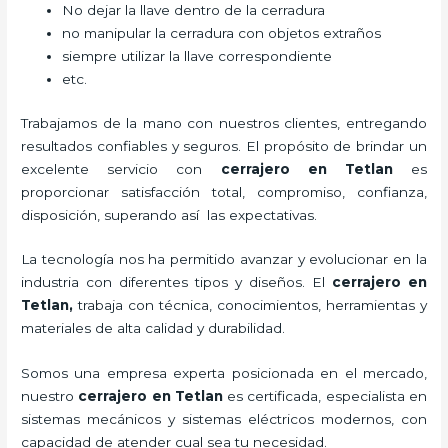
No dejar la llave dentro de la cerradura
no manipular la cerradura con objetos extraños
siempre utilizar la llave correspondiente
etc.
Trabajamos de la mano con nuestros clientes, entregando
resultados confiables y seguros. El propósito de brindar un
excelente servicio con
cerrajero
en Tetlan
es
proporcionar satisfacción total, compromiso, confianza,
disposición, superando así las expectativas.
La tecnología nos ha permitido avanzar y evolucionar en la
industria con diferentes tipos y diseños. El
cerrajero
en
Tetlan
,
trabaja con técnica, conocimientos, herramientas y
materiales de alta calidad y durabilidad.
Somos una empresa experta posicionada en el mercado,
nuestro
cerrajero
en Tetlan
es certificada, especialista en
sistemas mecánicos y sistemas eléctricos modernos, con
capacidad de atender cual sea tu necesidad.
━━━━━━━━━━━━━━━━━━━━
#### [What is expected]
The copy you write out must match the entries word for word, minus their pictures.

#### [Solution]
No dejar la llave dentro de la cerradura
no manipular la cerradura con objetos extraños
siempre utilizar la llave correspondiente
etc.
Trabajamos de la mano con nuestros clientes, entregando
resultados confiables y seguros. El propósito de brindar un
excelente servicio con
cerrajero
en Tetlan
es
proporcionar satisfacción total, compromiso, confianza,
disposición, superando así las expectativas.
La tecnología nos ha permitido avanzar y evolucionar en la
industria con diferentes tipos y diseños. El
cerrajero
en
Tetlan
,
trabaja con técnica, conocimientos, herramientas y
materiales de alta calidad y durabilidad.
Somos una empresa experta posicionada en el mercado,
nuestro
cerrajero
en Tetlan
es certificada, especialista en
sistemas mecánicos y sistemas eléctricos modernos, con
capacidad de atender cual sea tu necesidad.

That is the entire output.